ACTIVITY.
Keep every word of the listing and reproduce it exactly, but set aside any image found there.

DATASET EXTRACT.
==============================

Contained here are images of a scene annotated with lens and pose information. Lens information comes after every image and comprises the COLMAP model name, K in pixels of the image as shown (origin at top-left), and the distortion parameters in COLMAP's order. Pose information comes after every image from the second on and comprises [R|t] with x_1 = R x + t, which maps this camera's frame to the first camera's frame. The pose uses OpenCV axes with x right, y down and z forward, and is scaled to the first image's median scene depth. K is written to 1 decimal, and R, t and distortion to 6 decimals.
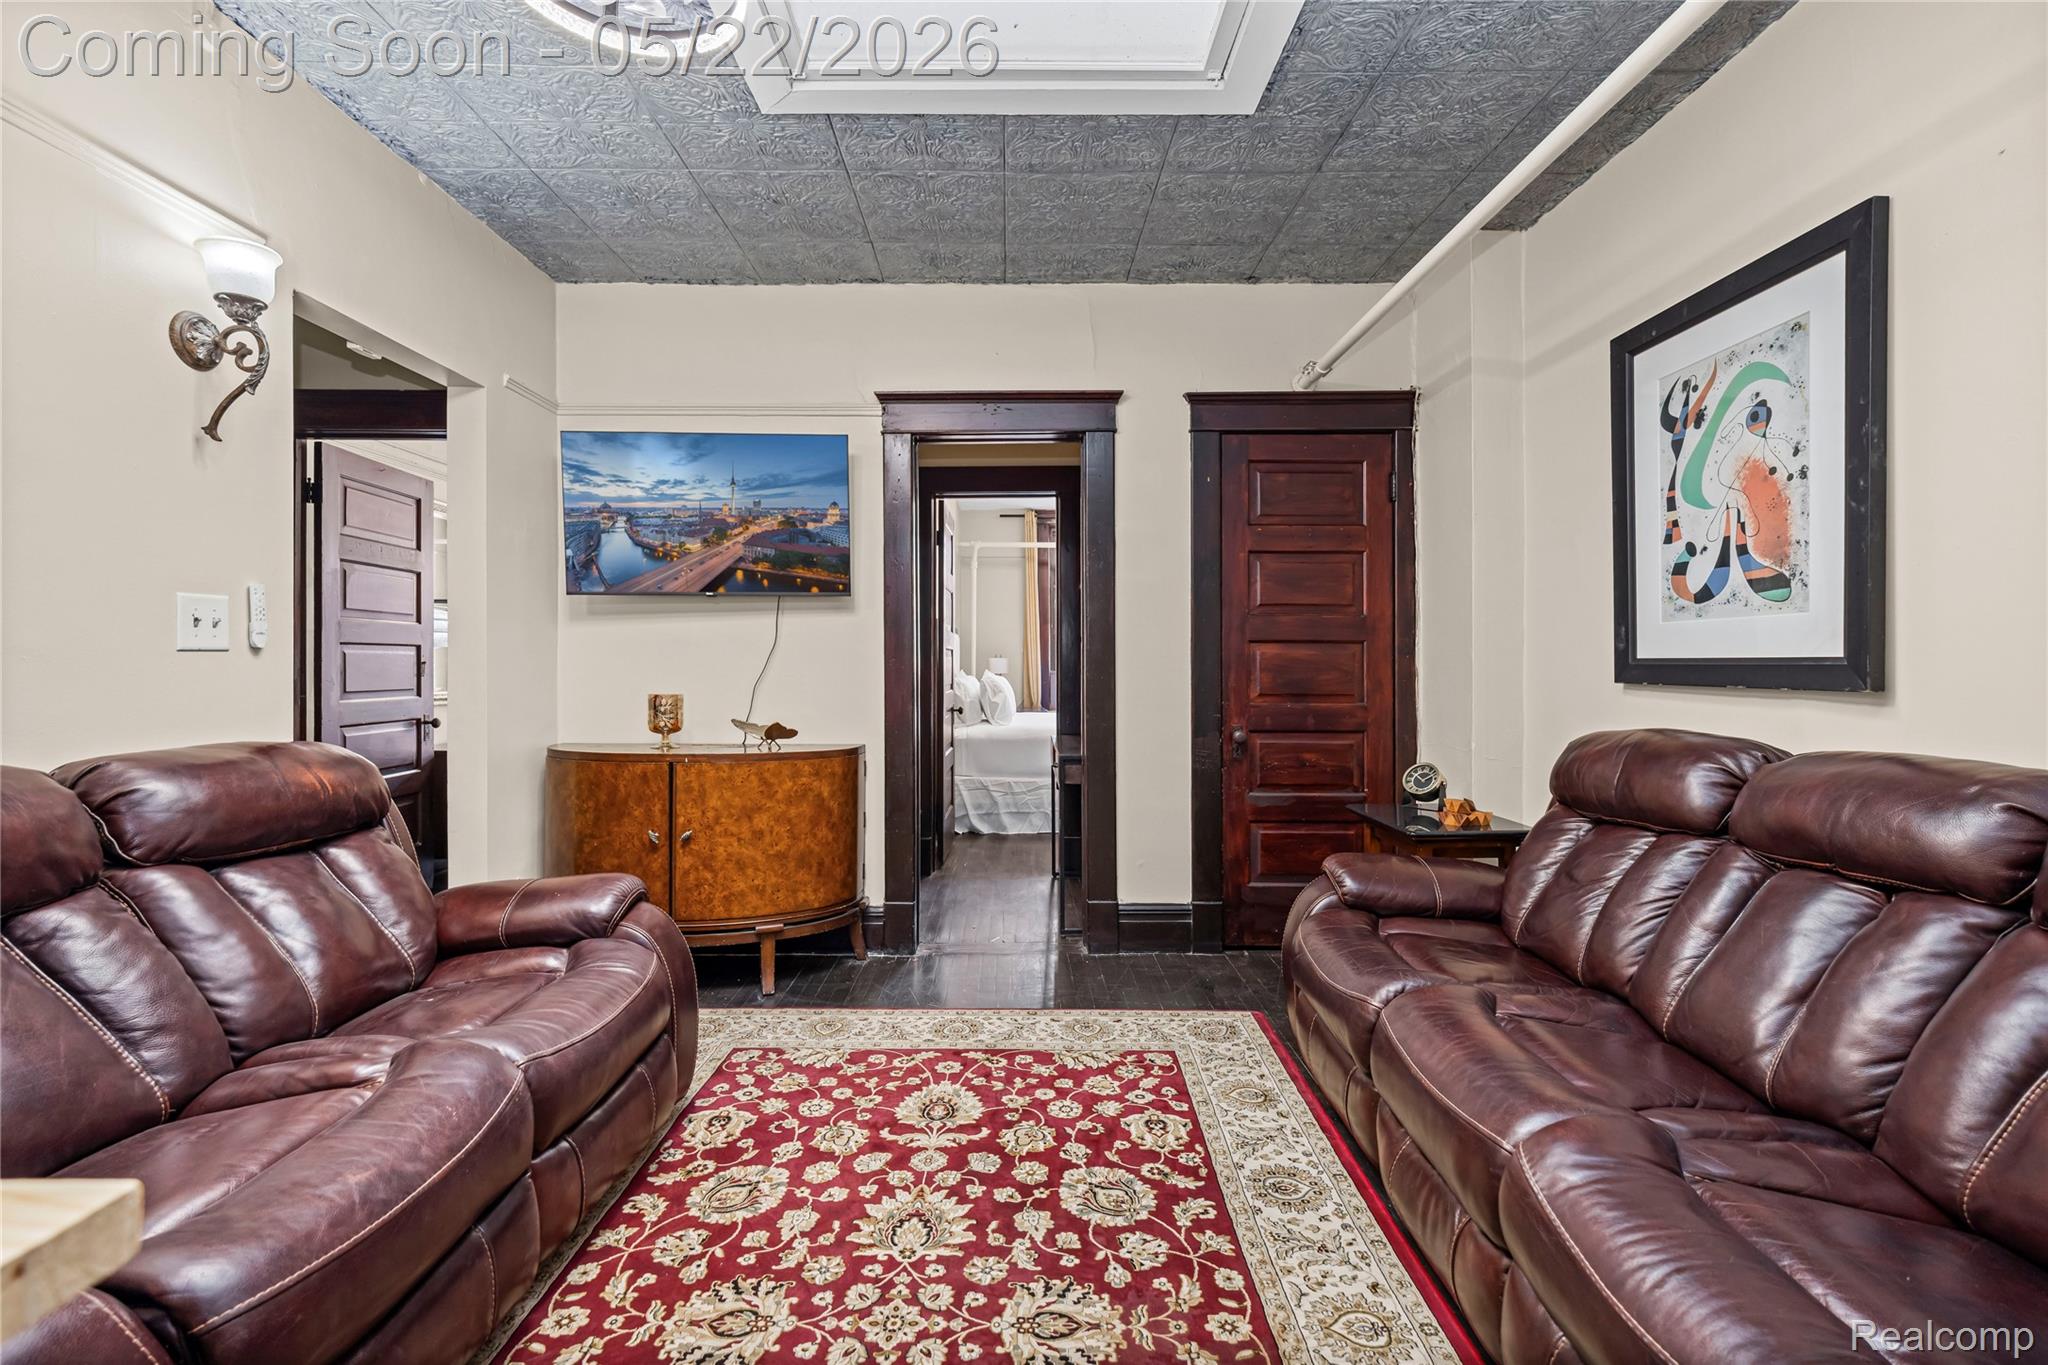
lens RADIAL K [[887.7, 0, 1020.3], [0, 887.7, 665.4], [0, 0, 1]] dist [-0.000539, -0.000101]
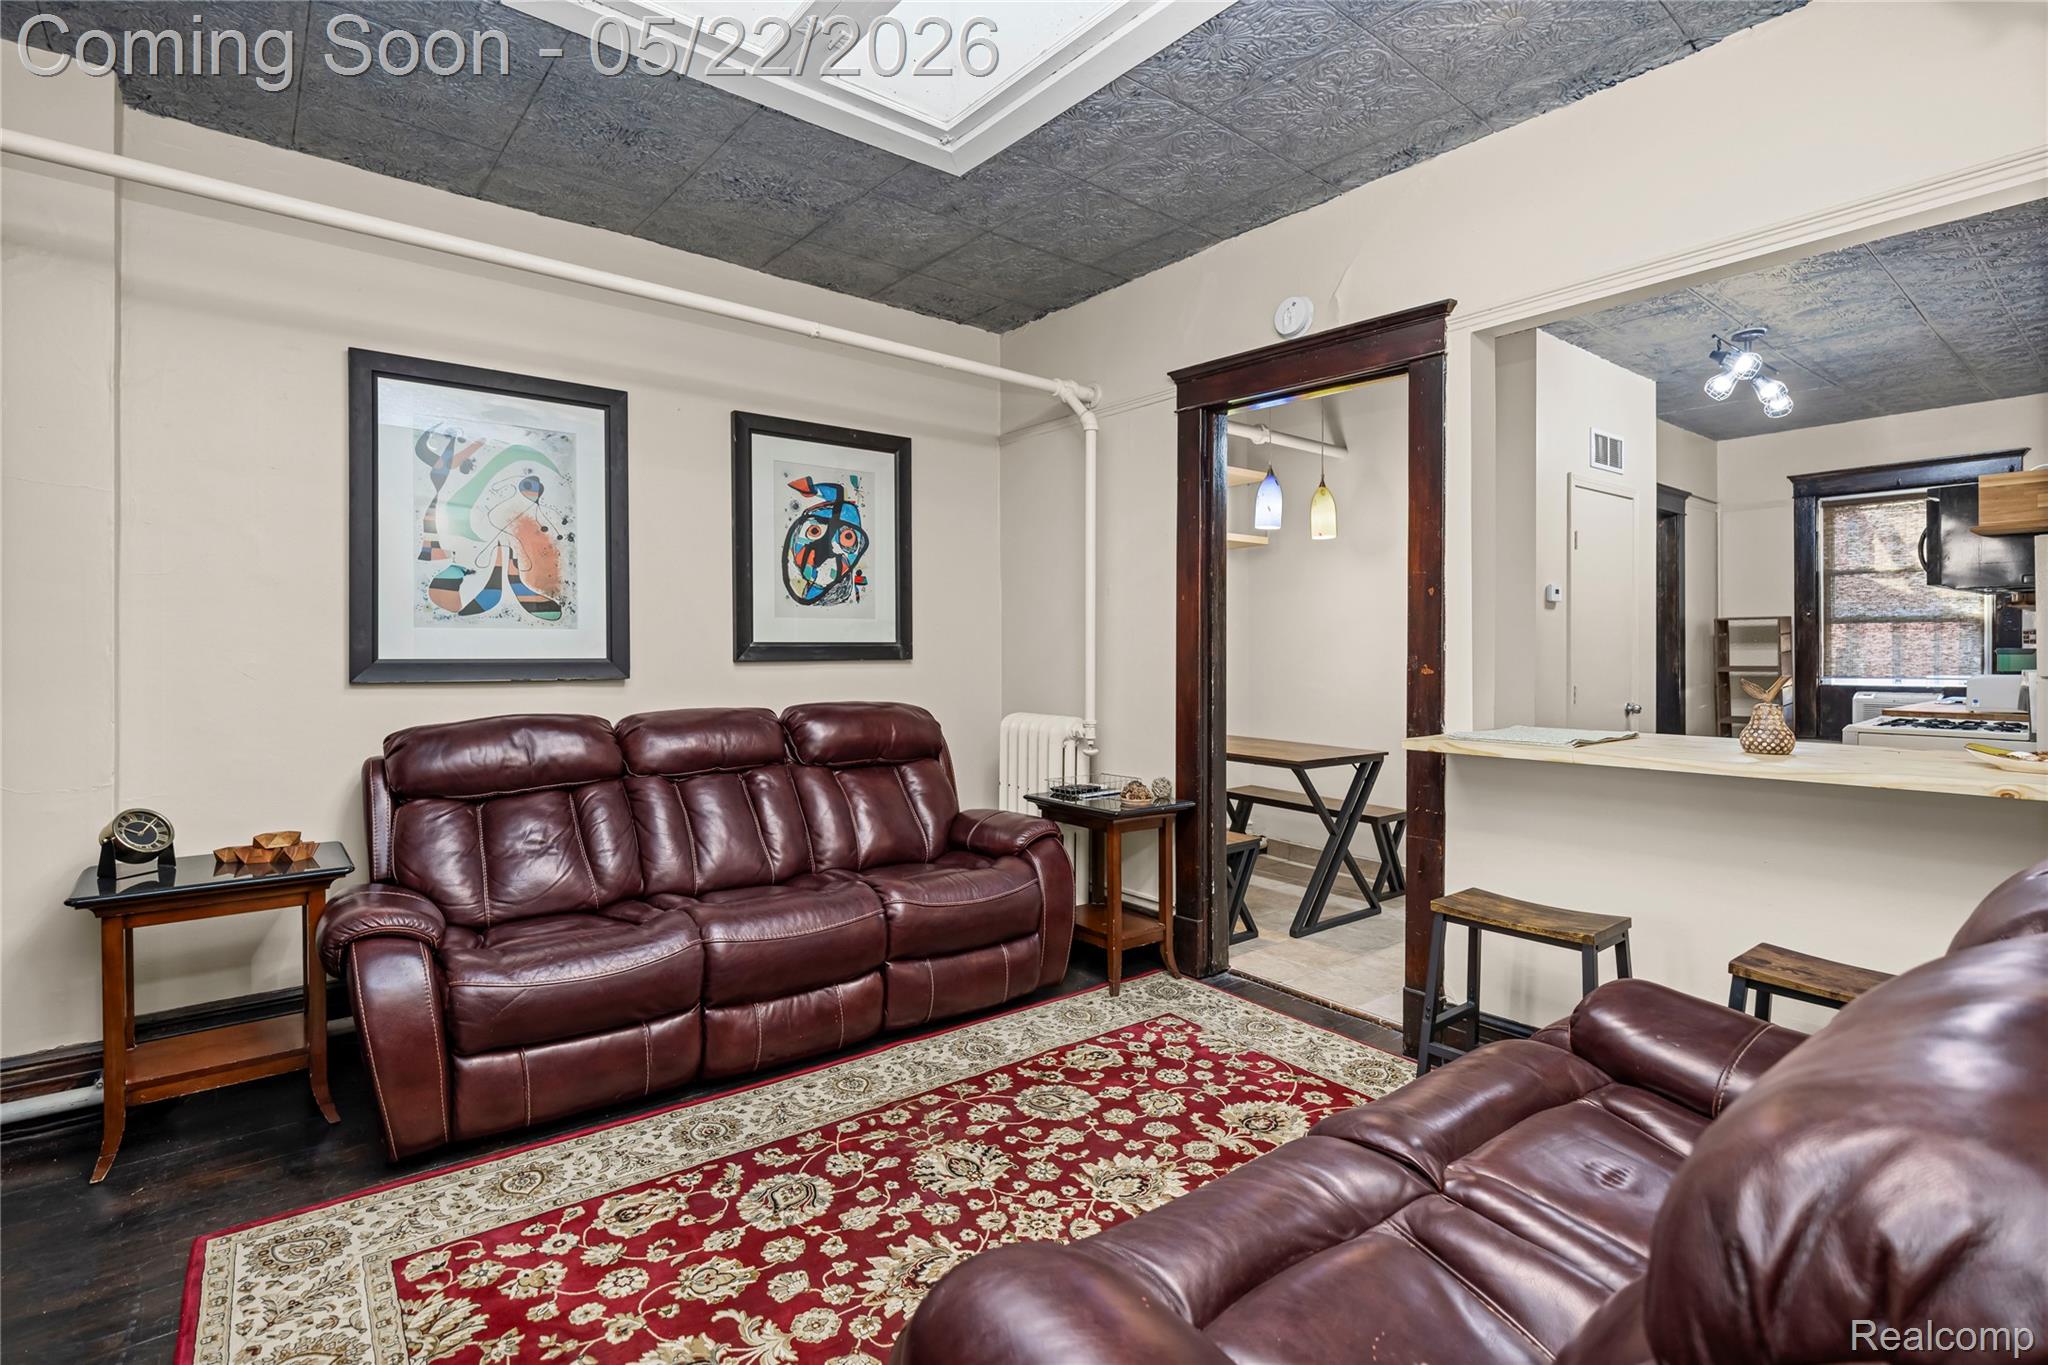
lens RADIAL K [[950.9, 0, 1020.5], [0, 950.9, 646.6], [0, 0, 1]] dist [-0.000891, -0.000220]
pose [[-0.619275, 0.000595, 0.785174, -0.843085], [0.001079, 0.999999, 0.000093, -0.027312], [-0.785174, 0.000904, -0.619275, 1.346187]]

==============================

EXERCISE RESPONSE.
Contained here are images of a scene annotated with lens and pose information. Lens information comes after every image and comprises the COLMAP model name, K in pixels of the image as shown (origin at top-left), and the distortion parameters in COLMAP's order. Pose information comes after every image from the second on and comprises [R|t] with x_1 = R x + t, which maps this camera's frame to the first camera's frame. The pose uses OpenCV axes with x right, y down and z forward, and is scaled to the first image's median scene depth. K is written to 1 decimal, and R, t and distortion to 6 decimals.
lens RADIAL K [[887.7, 0, 1020.3], [0, 887.7, 665.4], [0, 0, 1]] dist [-0.000539, -0.000101]
lens RADIAL K [[950.9, 0, 1020.5], [0, 950.9, 646.6], [0, 0, 1]] dist [-0.000891, -0.000220]
pose [[-0.619275, 0.000595, 0.785174, -0.843085], [0.001079, 0.999999, 0.000093, -0.027312], [-0.785174, 0.000904, -0.619275, 1.346187]]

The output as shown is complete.